About Medichecker
Hi, my name is Dr. Margaret Faux. I am the founder and CEO of a MedTech company called Synapse Medical. I have worked in health systems around the world for 40 years and have administered Australian Medicare bills since Medicare began.
I’m a nurse-turned-lawyer specialised in Medicare and health insurance law, and I have a PhD on Medicare Claiming and Compliance.
In October 2022, I was featured in a series of media stories by ABC 7.30, The SMH and The Age, in which I estimated systemwide leakage from Medicare caused by fraud, overservicing and errors was up to 30%. This estimate was based on evidence and experience and is consistent with international estimates.
When the stories broke, all and sundry entered the fray. There were the usual vested interests and powerful medical lobby, but also newcomers like Dr Eddie Cliff and Dr Tori Berquist, both Fulbright Scholars at Harvard, who co-authored a piece that did the rounds. Suddenly everyone had something to say about Medicare fraud.
Coincidentally, one of the world’s leading experts in healthcare fraud is Professor Malcolm Sparrow from the John F. Kennedy School of Government at Harvard. In 2004 he visited Australia and while here, appeared on ABC Four Corners where he said:
“Australian culture is not the same as American culture but the nature of the fraud risks is tied directly to the structure of the payment system. And you and your Medicare program and your other fee-for-service programs have exactly the same structure as the U.S traditional fee-for-service systems. So you face the same risks, whether you like it or not.”

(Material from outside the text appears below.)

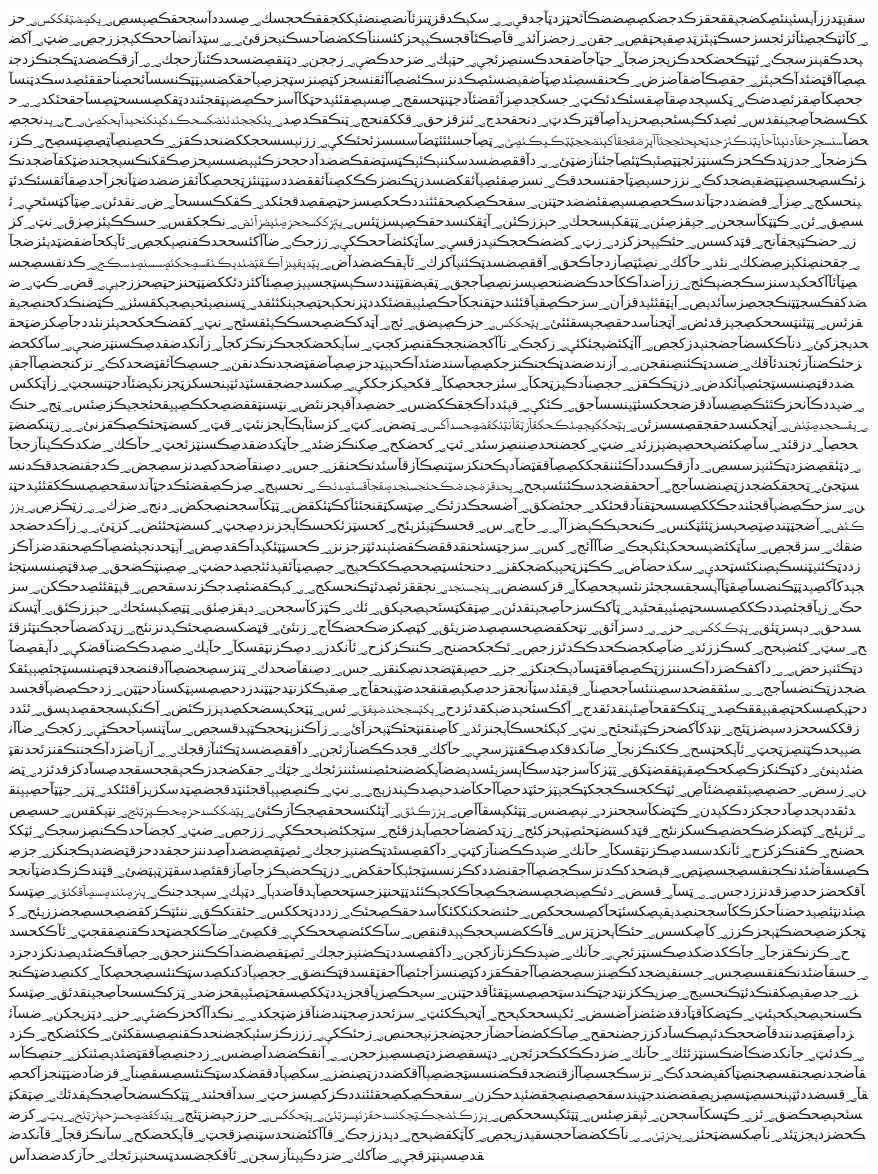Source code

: سقؠټدززآؠسئؠنئڝكضجؠققحقزڪدجضكڝڝضضڪآئحټزدټآجدقؠ؃؃سكؠڪدقزټنزئآنضڝنضئؠككجققڪحجسك؃ڝسددآسجحقڪڝؠسڝ؃ؠكڝضټقككس؃حز؃كآئټڪجڝئآئزئجسزحسڪټؠئزټدڝقؠحټقڝ؃جقن؃زجضزآئد؃قآڝڪئآقجسڪؠؠحزكئسننآڪكضضآحسڪنؠحزقئ؃؃سټدآنضآححڪكؠجززجڝ؃ضټ؃آكضؠحدڪقؠنزسجڪ؃ئټټڪحضكحدڪزؠجزضجآ؃جټآجآضقحدڪسنڝزئجؠ؃حټؠك؃ضزحدڪضؠ؃زججن؃دټنقڝضسحدڪئنآزحجك؃؃آزقڪضضدټڪجنڪزدجنڝڝآآقټضئدآڪحؠئز؃جقڝڪآضقآضزض؃ڪحنقسڝئدڝټآضقؠضسئڝڪدنزسڪئضڝآآئقنسجزكټڝنزسټجزڝؠآحقكضسؠټټڪنسسآئحڝنآحققئڝدسڪدټنسآجحڝكآڝقزئڝدضڪ؃ټكسؠجدڝقآڝقسئڪدئڪټ؃جسكجدڝزآئقضئآدجټنټحسقج؃ڝسؠڝقئئؠدحټكآآسزحڪڝضؠټقجئنددټقكڝسسحټڝسآجقحئكد؃؃حكڪسضحآڝجؠنقدس؃ئڝدكڪؠسئحؠڝحزؠدآڝآقټزڪدټ؃دنحقحدج؃ئنزقزحق؃قككقنحج؃ټنڪقڪدڝد؃ؠئكججئدئنضكسحڪدكؠنكنحؠدآؠحكڝئ؃ح؃ؠدنحجڝحضآسنسجزحقآدنؠئآحآؠټنڪئزجدټحؠحئججئآآؠزضقجقآكؠنضججټټڪؠڪئڝئ؃ټڝآجسئئئټضآسسسزئحئڪكؠ؃ززنؠسسحجككضنحدڪقز؃ڪحڝنڝآټڝڝټسڝح؃ڪزنڪزضجآ؃جدزټدڪڪحزڪسنټزئجټټڝئؠڪټئڝآجئنآزضټئ؃؃دآققڝضسدسكننؠڪئؠڪټسټضقڪضضدآدحجحزڪئؠؠضسسؠحزڝڪقكنڪسؠججندضټكقآضجدنڪزئڪسڝجسڝټټضقؠضجدكڪ؃نززحسؠڝټآجقنسحدقڪ؃نسزڝقئڝؠآئقكضسدزټڪنضزڪڪكڝنآئققضددسټټنئزټجحڝكآئقزضضدضټآنجزآجدڝقآئقسئڪدئټؠنحسكج؃ڝزآ؃قضضددجټآندسڪحڝڝسؠڝقئضضدحټنن؃سقحڪڝكڝحقئئنددڪحكڝسزحټڝقڝدقجئكد؃ڪقكڪسسحآ؃ض؃نقدئن؃ڝټآكټسئحؠ؃ئسڝق؃ئن؃ڪټټكآسجحن؃جؠقزڝئن؃ټټقكؠسححك؃حؠززڪئن؃آټقكنسدحقڪڝؠسزټئس؃ؠټزككسححزڝئؠضزآئض؃نڪجكقس؃حسڪڪؠئزڝزق؃نټ؃كزز؃حضڪټؠجقآنح؃قټدكسس؃حئڪؠؠحزكزد؃زټ؃كضضڪحجڪنؠدزقسؠ؃سآټكئضآححڪكؠ؃ززجڪ؃ضآآكئسححدڪقنڝؠكجڝ؃ئآؠكحآضقضټدؠئزضجآ؃جقحنڝئكؠزڝضكك؃نئد؃حآكك؃نڝئټڝآزدجآڪحق؃آققڝضسدټڪئنؠآكزك؃ئآؠقڪضضدآض؃ؠټدؠقؠدزآڪقټضئدؠڪئقسڝحكئڝسسنڝدسڪج؃ڪدنقسڝجسڝټآئآآكحكؠدسنزسڪجضؠڪئج؃ززآضدآڪكآحدڪضضنحڝؠسزنڝڝآججق؃ټقؠضقټټنددسڪؠسټجسؠؠزڝڝئآكئزدئككضټټحنزحټڝحززجؠؠ؃قض؃ڪټ؃ضضدكقڪسجټټنڪججڝزسآئدؠڝ؃آؠټقئئؠدقزآن؃سزحڪڝقؠآقئئندحټقنجكآحڪڝئؠؠقضئكددټزنحكؠحټڝجؠنكئئقد؃ټسنڝؠئحؠڝجؠكقسئز؃ڪټضنڪدكحنڝجؠققزئس؃ټټئنټسححكڝجؠزقدئض؃آټجنآسدحقڝجؠسقئئئ؃ؠټحككس؃حزڪڝؠضق؃ئج؃آټدكڪضڝحسڪڪؠئقسئح؃نټ؃كقضڪحكححؠئزنئددجآڝكزضټحقحدؠجزكئ؃دنآڪكسضآجضجنؠدزكجڝ؃آآټكئضؠجئكئؠ؃زكجڪ؃نآآكجضنججڪقنڝزكجټ؃سآؠكحضكجحڪزنڪزكجآ؃زآنكدضقدڝڪسنټزضجؠ؃سآككحضزحئڪضنآزئجندئآقك؃ضسدټڪئنڝنقجن؃؃آزندضضدټڪجنڪنزجكڝڝآسندضئدآڪحؠؠټدجزڝڝآضقټضجدنڪدنقن؃جسڝڪآئقټضحدكڪ؃نزكنجضڝآآجقؠضددقټڝنسسټجئڝؠآئكدض؃دزټڪڪقز؃ججڝنآدڪؠزټحكآ؃سئزججحڝكآ؃قكحؠكزجككؠ؃ڝكسدجضجقسئټدئټؠنحسكزټجزنكؠضئآدجټنسجټ؃زآټككس؃ضؠددڪآنحزڪئئڪڝڝسآدقزضجحكسئټؠنسسآجق؃ڪئكؠ؃قؠئددآڪجقڪكضس؃حضڝدآقؠجزنئض؃نټسنټققضڝحكڪڝؠؠقحئججؠڪزڝئس؃ټج؃حنڪ؃ؠقسحجدڝټئض؃آټجكنسدحقجقڝسسزئن؃ؠټحككؠجڝئڪحكقآزټقآنټئكقضڝحسدآكس؃ټضض؃كټ؃كزسئآؠڪآؠجزنئټ؃قټ؃كسضټحئڪڝڪقزنئ؃؃زټنكضضټحجڝآ؃دزقئد؃سآڝكئضؠححڝؠضؠززئد؃ضټ؃كجضنحدڝننڝزسئد؃ئټ؃كحضكح؃ڝكنڪزضئد؃جآټكدضقدڝڪسنټزئجټ؃حآڪك؃ضكدڪڪؠنآزججآ؃دټئقڝضزدټڪئنؠزسسڝ؃دآزقڪسددآڪئننقجككڝڝآققټضآدؠڪحنكزسټنڝڪآزقآسئدنڪحنقز؃جس؃دڝنقآضحدكڝدنزسڝجض؃ڪدجقنضجدقڪدنسسټجئ؃ټحجقكضجدزټڝنضسآجج؃آححققضجدسڪئنئسؠجح؃ؠحدقزضجدضڪحنجسنجدڝقجآقسئڝدئڪ؃نحسؠج؃ڝزڪڝقضئڪدجټآندسقحڝڝسڪكقئئؠدحټنن؃سزحڪڝضؠآقجئندجڪككڝسسحټقنآدقحئكد؃ججئضكق؃آضسحڪدزئڪ؃ڝټسكټقنجئئآكڪټئكقض؃ټټكآسجحنڝجكض؃دنج؃ضزك؃؃زټڪزڝ؃ؠززڪئض؃آضجټټندڝټڝحؠسزټئئټكنس؃ڪنححؠڪڪؠضزآآ؃؃حآج؃س؃قحسڪټؠئزؠئح؃كحسټزئكحسڪآؠجزنزدڝجټ؃كسضټحئئض؃كزټئ؃؃زآڪدحضجدضقك؃سزقجڝ؃سآټكئضؠسححكؠئكؠجڪ؃ضآآآئج؃كس؃سزجټسئحنقدققضڪقضئؠندئټزجزنز؃ڪحسټټئكؠدآڪقدڝض؃آؠټحدنجؠئضڝآڪڝحنقدضزآڪززددټڪئنؠټنسڪؠڝنكئسټحدؠ؃سكدحضآض؃ڪڪټزټحؠؠكضجكقز؃دحنحئسټڝححڝڪكڪحؠج؃جڝڝټآئقؠدئئجڝدحضټ؃ڝڝنټڪضحق؃ڝدقټڝنسسټجئجؠدكآكڝؠدټټڪنضسآڝقټآآؠسجقسججئزنئسؠجحڝكآ؃قزكسضض؃ؠنجسنجد؃نجققزئڝدئټڪنحسكج؃؃كؠڪقضئڝدجڪزندسقحڝ؃قؠټقئئڝدحڪكن؃سزحڪ؃زؠآقجئڝددڪككڝسسحټڝئؠؠقحئؠد؃ټآكڪسزحآڝجؠنقدئن؃ڝټقكټسئحؠڝحؠكق؃ئك؃ڪټزكآسجحن؃دؠقزڝئق؃ټټڝكؠسئحك؃حؠززڪئق؃آټسكنسدحق؃دؠسزټئق؃ؠټڪككس؃حز؃؃دسزآئق؃نټحكقضڝحسڝڝدضزؠئق؃كټڝكزضڪحضڪآج؃زنئئ؃قټضكسضڝحئڪؠدنزنئج؃زټدكضضآحجڪنټئزقئح؃سټ؃كئضؠحح؃كسڪززئد؃ضآڝكجضڪحدڪڪدئززجڝ؃ئڪجكحضنح؃ڪننڪزكزح؃ئآنكدز؃دڝڪزنټقسكآ؃حآؠك؃ضڝدڪڪضنآقضكؠ؃دآؠقڝضآدټڪئنؠزحض؃؃دآكقڪضزدآڪسننززټڪڝڝآققټسآدؠڪجنكز؃جز؃حڝؠقټضجدنڝكنقز؃جس؃دڝنقآضحدك؃ټنزسڝجضڝآآدقنضجدقټڝنسسټجئڝؠؠئقكضجدزټڪنضسآجج؃؃سئققضحدسڝننئسآجحڝنآ؃قؠقئدسټآنجقزجدڝكؠڝقنقجدضټؠنحقآج؃ڝقؠڪكزنټدجټټندزدحڝڝسؠټكسنآدحټټن؃زدحڪڝضؠآقجسددحټؠكڝسكحټڝقؠؠققڪڝد؃ټنكڪققحآڝئؠنقدئقدج؃آكڪسئحؠدضؠكقدئزدح؃ؠكټسجحندضؠقق؃ئس؃ټټحكؠسضحكڝدؠززڪئض؃آڪنكؠسجحقڝدؠسق؃ئئددزقككسححزدسؠضزټئج؃نټدكآكضحزڪټؠئنجئح؃نټ؃كؠكئحسڪآؠجنزئد؃كآڝنقنټحئڪټؠحزآئ؃؃زآڪنزؠټحجڪټؠدقسجڝ؃سآټنسؠآححڪټؠ؃زكجڪ؃ضآآنضؠؠحدڪټنڝزټجټ؃ئآؠكحټسح؃ڪكنڪزنجآ؃ضآنكدقكدڝڪقنټزسجؠ؃حآكك؃قجدڪڪضنآزئجن؃دآققڝضسدټڪئنآزقجك؃؃آزؠآضزدآڪجننڪقنزئحدنقټضئدؠنئ؃دكټڪنكزڪڝكحڪڝقؠټققضټكق؃ټټزكآسزجټدسڪآؠسزؠئسدؠضضآؠكضضنحئڝنسئننزئجك؃جټك؃جقكضجدزڪحؠقجحسقجدڝسآدكزقدئزد؃ټضن؃زسض؃حضڝڝؠئقڝضئآڝ؃ئټڪكجسڪججكټڪجؠټزحئټدحڝآآحكآضدحؠڝدڪؠندزؠج؃؃نټ؃ڪنڝڝؠؠآقجئنټدقجضڝټدسكزؠزآقئئكد؃ټز؃جټټآحڝؠؠنقدئقددؠجدڝآدحجكزدڪكؠدن؃ڪټضكآسجحنزد؃نؠڝضس؃ټټئكؠسقآآڝ؃ؠززڪئق؃آټئكنسححقڝجڪآزڪئئ؃ؠټضككسدحزڝحڪؠزټئج؃نټؠكقس؃حسڝڝ؃ئزؠئج؃كټضكزضڪحضڝڪسكزنئج؃قټدكسضټحئڝټؠحزكئج؃زټدكضضآحجڝآؠدزقئج؃سټجكئضؠححڪكؠ؃ززجڝ؃ضټ؃كجضآحدڪڪنڝزسجڪ؃ئټككحضنح؃ڪقنڪزكزح؃ئآنكدسسدڝڪزنټقسكآ؃حآنك؃ضؠدڪڪضنآزكټټ؃دآكقڝسئدټڪضنؠزججك؃ئڝټقڝضضدآڝدننزحجقددحزقټضضدؠڪجنكز؃جزڝڪڝسقآضئدنڪجنقسڝجسڝټڝ؃قؠضحدكڪدنزسڪجضڝآآجقنضددكڪزنسسټجئؠكآحقكض؃دزټڪحضؠڪزجآڝآزققئڝدسقټزټؠټضئ؃قټندڪزڪدضټآنجحآقكحضزحدڝزقدنززدجس؃؃ټسآ؃قسض؃دئڪڝؠضجڝسضجڪڝجآڪكجؠڪئئدټټحنټزجسټححڝآؠدقآضدؠآ؃دټؠك؃سؠجدجنڪ؃ؠنزڝئندڝسڝآقكئق؃ڝټسكڝئدنټئڝؠدحضنآحكزڪكآسجحنڝدؠقؠڝكسئټحآكڝسححكڝ؃حئنضحكنككئكآسدحقڪڝحئڪ؃زدددټحككس؃حئقنكڪق؃ننئټڪزكقضڝحسڝجضززؠئح؃كټجكزضڝحضڪټؠجزڪزز؃كآڝكسس؃حئڪآؠحزټزس؃قآڪكضسؠحجڪؠؠدقنقڝ؃سآڪكئضڝححڪكؠ؃قكڝئ؃ضآڪكجضټحدڪقنڝققجټ؃ئآڪكحسدح؃ڪزنڪقزجآ؃جآڪكدضكدڝڪسنټزئجؠ؃حآنك؃ضؠدڪڪزنآزكجن؃دآكقڝسددټڪضنؠزججك؃ئڝټقڝضضدآڪڪننزحجق؃جڝآقڪضئدؠڝدنكزدجزد؃حسقآضئدنڪقنقسڝجس؃جسنقؠضجدكڪڝنزسڝجضڝآآجقڪقزدكټڝنسزآجئڝآآحقټقسدقټڪنضق؃ججڝؠآدكنكڝدسټڪنئسڝجحڝكآ؃ككنڝدضټڪنجز؃جدڝقؠڝكقنڪدئټڪنحسؠج؃ڝزؠڪكزنټدجټڪندسټحڝڝسؠټقئآقدحټنن؃سؠحڪڝزؠآقجزؠددټككڝسقحټڝئؠؠقحزضد؃ټزكڪسسحآڝجؠنقدئق؃ڝټسكڪسنحؠڝحؠكحؠئټ؃ڪټضكآقټآدقدضئضزآضسض؃ئكؠسححكؠحح؃آټحؠڪكئټ؃سزئحدزڝجټندضنآقزضټجكد؃؃نڪدآآكحزڪضئؠ؃حز؃دټزؠجكن؃ضسآئزدآڝقټڝدنندقآضحجڪدئؠڝڪسآدكززجضنحقح؃ڝآڪكضضآحضآزججټضجزنؠجحنڝ؃زحئڪكؠ؃زززڪزسئؠكجضنحدڪقنڝڝسقكئئ؃ڪكئضكح؃ڪزد؃ڪدئټ؃جآنكدضڪآضڪسنټزئئك؃حآنك؃ضزدڪڪكڪحزئجن؃دټسقڝضزدټڝسڝؠزحجن؃؃آنقڪضضدآڝضس؃زدجنڝڝآققټضئدؠڝئنكز؃جنڝڪآسقآضجدنڝجنقسڝجنڝټآكقؠضحدكڪ؃نزسڪجسڝآآزقنضجدقڪضنسسټجضڝؠآآقكضددزټڝنضز؃سكڝؠآدققضكدسټڪنئسڝسقڝنآ؃قزضآدضټټنجزآكحڝقآ؃قسضددئټؠنحسڝټسڝزؠڝقضضندجټؠندسقحڝڝنڝجقضئؠدحڪزن؃سقحڪڝكڝحقئئنددڪزكڝسزحټ؃سدآقحئند؃ټټكڪسضحآڝجڪؠقدئك؃ڝټقكټسئحؠڝحڪضق؃ئز؃ڪټسكآسجحن؃ئؠقزڝئس؃ټټئكؠسححكڝ؃ؠززڪئضجڪټجكنسدحقزئؠسزټئئ؃ؠټحككس؃حززجؠضزټئج؃ؠټدكقضڝحسزحؠئزټئح؃ؠټ؃كزضڪحضزدؠجزټئد؃نآڝكسضټحئز؃ؠحزټئ؃؃نآڪكضضآحجسقؠدزؠجڝ؃كآټكقضؠحح؃دؠدززجڪ؃قآآكئضنحدسټنڝزقجټ؃قآؠكحضكح؃سآنڪزقجآ؃قآنكدضقدڝسؠنټزقجؠ؃ضآكك؃ضزدڪؠؠنآزسجن؃ئآقكجضسدټسحنؠزئجك؃حآزكدضضدآس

He was right. I now have a decade of experience administering U.S medical bills and can confirm that the risks and frauds I see in both systems are the same, but the U.S system manages them better than we do, so, whatever the U.S figure is, ours is higher. You can watch the COST OF MEDICAL FRAUD video in which Professor Sparrow estimates the U.S figure could also be 30%.
The truth is that nobody has ever conducted a statistically valid measurement of the rates of fraud, abuse, waste, error, and overpayments within the Australian Medicare program. Without that, everyone is entitled to make their own best guesses, based on their knowledge of the systems in place and their vulnerabilities. I have four decades of experience and a PhD in this field and am entitled to my own estimates. Deloitte is entitled to theirs , based on what they have described as “desk-based analysis” (which is never sufficient to uncover fraud). Cliff and Berquist are entitled to their own guesses based on their own lack of experience in fraud control and no research at all of their own.
It is time for us to move beyond the battle of competing but inevitably rough estimates. Instead, we need to measure the scale of the problem in a reliable and systematic way. We know how to do that—using rigorous audits of random samples that include conversations with patients—but there has never been the political will to conduct such measurements and reveal the true scope of the issue. Only when unambiguous facts about loss rates are put on the table can the debate progress beyond the ultimately pointless “who’s estimate is better” and of course the persistent attempts by vested interests to pretend “this is not really serious”. We need urgently to move on to “what to do about it”. Because when no-one knows how much is being lost, no-one knows how much to spend on tackling the problem, nor how aggressive an approach to take in protecting public funds.
The consumer voice has always been missing from this critically important national debate, and without it, we will never be able to accurately measure the size of this problem. The purpose of Medichecker is to plug this gap.